Figure 1: (a) Mover and microactuators. The device is shown from above; the tip array lies below the mover surface. (b) A probe-based storage device that includes one mover (the shaded areas) above a tip array. The mover is divided into four clusters, each of which has 12 dedicated tips. One tip per cluster is active at a time (the shaded tips), accessing the tip areas depicted by the dark rectangles. The mover has limited range of movement over the tip array in the $X$ and $Y$ directions.

(a)

(b)

Figure 1a is a top view of a typical probe-based storage device. In this figure, the shaded parts move and the unshaded parts are stationary. The media mover is suspended above a surface on which a grid of many probe tips are embedded. Collectively, the tip array is the logical equivalent of the read/write heads of a traditional disk drive. Voltage applied to the fingers of the microactuator combs exerts electrostatic forces on the mover that cause it to move in the $X$ and $Y$ directions, overcoming the forces exerted by the anchors and beams that keep it in place. To service a read or write request, the mover first repositions itself so that the tip array can access the required data. This repositioning time is called seek time. The mover then accesses the data while moving at a constant velocity in the $Y$ direction, incurring transfer time.
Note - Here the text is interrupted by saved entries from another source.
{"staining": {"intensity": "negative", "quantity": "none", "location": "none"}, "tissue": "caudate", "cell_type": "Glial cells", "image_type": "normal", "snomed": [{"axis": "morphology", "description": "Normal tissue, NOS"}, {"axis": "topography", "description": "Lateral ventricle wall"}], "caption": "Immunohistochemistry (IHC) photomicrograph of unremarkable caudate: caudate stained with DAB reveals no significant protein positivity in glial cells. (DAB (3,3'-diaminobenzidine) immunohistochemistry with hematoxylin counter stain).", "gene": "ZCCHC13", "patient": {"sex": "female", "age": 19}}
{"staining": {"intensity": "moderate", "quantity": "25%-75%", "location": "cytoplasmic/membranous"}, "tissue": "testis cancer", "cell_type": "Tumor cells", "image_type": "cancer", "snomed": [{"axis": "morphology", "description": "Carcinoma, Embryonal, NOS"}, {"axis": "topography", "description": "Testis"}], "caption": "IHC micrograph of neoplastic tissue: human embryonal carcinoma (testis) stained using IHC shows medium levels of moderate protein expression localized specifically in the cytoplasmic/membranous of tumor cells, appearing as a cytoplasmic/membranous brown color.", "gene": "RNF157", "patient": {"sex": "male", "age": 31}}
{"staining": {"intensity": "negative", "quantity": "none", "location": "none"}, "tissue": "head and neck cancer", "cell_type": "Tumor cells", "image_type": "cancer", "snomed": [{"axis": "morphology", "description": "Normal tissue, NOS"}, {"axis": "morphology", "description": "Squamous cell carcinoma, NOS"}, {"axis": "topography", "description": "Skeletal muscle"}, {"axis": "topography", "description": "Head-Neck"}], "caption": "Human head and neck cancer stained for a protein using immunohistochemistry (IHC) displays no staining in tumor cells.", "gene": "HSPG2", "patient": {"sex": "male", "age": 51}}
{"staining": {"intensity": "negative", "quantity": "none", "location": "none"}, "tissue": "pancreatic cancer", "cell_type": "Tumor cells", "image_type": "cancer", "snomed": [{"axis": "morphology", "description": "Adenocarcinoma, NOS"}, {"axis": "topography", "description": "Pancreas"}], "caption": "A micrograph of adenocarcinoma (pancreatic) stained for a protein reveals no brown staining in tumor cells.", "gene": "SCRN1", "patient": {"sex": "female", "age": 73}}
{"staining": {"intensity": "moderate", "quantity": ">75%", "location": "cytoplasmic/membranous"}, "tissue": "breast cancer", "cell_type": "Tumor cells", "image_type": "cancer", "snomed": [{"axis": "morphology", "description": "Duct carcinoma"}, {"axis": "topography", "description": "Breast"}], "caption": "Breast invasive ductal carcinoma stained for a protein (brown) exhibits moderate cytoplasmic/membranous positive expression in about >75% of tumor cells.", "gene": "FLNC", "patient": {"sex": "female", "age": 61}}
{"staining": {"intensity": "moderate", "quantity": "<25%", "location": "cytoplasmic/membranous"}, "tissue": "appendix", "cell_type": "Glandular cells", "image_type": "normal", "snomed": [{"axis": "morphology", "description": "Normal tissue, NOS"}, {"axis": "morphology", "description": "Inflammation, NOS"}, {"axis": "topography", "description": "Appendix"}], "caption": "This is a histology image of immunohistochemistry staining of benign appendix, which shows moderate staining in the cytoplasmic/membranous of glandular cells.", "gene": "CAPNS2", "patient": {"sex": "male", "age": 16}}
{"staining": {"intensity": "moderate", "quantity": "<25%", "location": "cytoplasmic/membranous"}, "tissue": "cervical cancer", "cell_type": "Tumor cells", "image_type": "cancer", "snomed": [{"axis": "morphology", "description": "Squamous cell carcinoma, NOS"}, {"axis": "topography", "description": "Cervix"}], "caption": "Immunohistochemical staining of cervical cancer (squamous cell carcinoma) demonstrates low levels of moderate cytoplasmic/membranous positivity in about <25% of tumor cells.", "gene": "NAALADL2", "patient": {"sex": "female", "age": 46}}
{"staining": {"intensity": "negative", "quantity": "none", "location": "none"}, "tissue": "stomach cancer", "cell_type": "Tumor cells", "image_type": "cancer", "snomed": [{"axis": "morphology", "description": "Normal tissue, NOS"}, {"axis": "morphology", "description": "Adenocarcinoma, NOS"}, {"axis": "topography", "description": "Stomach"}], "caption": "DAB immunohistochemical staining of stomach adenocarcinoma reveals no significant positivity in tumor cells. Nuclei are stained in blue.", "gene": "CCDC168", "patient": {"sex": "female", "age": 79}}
Figure 1b magnifies the mover area from Figure 1a. This shows that a mover is divided into one or more clusters. Each cluster can read data independently of the others, which provides higher parallelism to the device. As an example, the mover in Figure 1b is subdivided into four clusters. Each cluster is a media area that is accessed by many tips, only one of which can be active at a time. Using several tips in parallel, one from each cluster, compensates for the low data rate of each individual tip, which is on the order of 1Mbit/sec. The number of bits accessed simultaneously is equivalent to the number of clusters per mover times the number of movers in the device. We call this the number of active tips.

The mover's range of movement and the bit size determine the amount of data that can be manipulated by one tip, or tip area. Because several tips are active at a time, different tip areas of the mover are manipulated simultaneously, as depicted by the shaded rectangles in Figure 1b. Different areas of the mover are accessed by switching between sets of active tips.

Table 1: Configurable and physical probe-based storage architecture parameters.

Configurable	Default	Symbol
parameter	value
Movement range
in $X$ (5-80$\mu$m)	40$\mu$m	$\delta_x$
in $Y$ (5-80$\mu$m)	40$\mu$m	$\delta_y$
Active tips (10-2560)	320	$T_{active}$
Tips in $Y$
per cluster(1-20)	10	$T_y$
Physical
parameter
Settle time	200$\mu$s	$t_{settle}$
X-move time	1ms	$t_{XM}$
Velocity	0.05m/s	$v_0$
Turn around time	400$\mu$s	$t_{TA}$
Tip change time	0	$t_{TS}$
Bit width	50nm	$d_b$
Acceleration	250m/${s^2}$	$a_0$
Active tips per cluster	1	$T_{cluster}$
Workload
parameter
Average request size	calculated	$r$
	from workload
Runlength	calculated	$r_l$
	from workload

Many architectural configurations are possible for probe-based storage. For example, we might vary the number of active tips, the mover's movement range, the media density, and so on. The values summarized in Table 1 are reasonable defaults for probe-based storage devices [25,6,1], and are the parameters we used in simulations unless otherwise specified.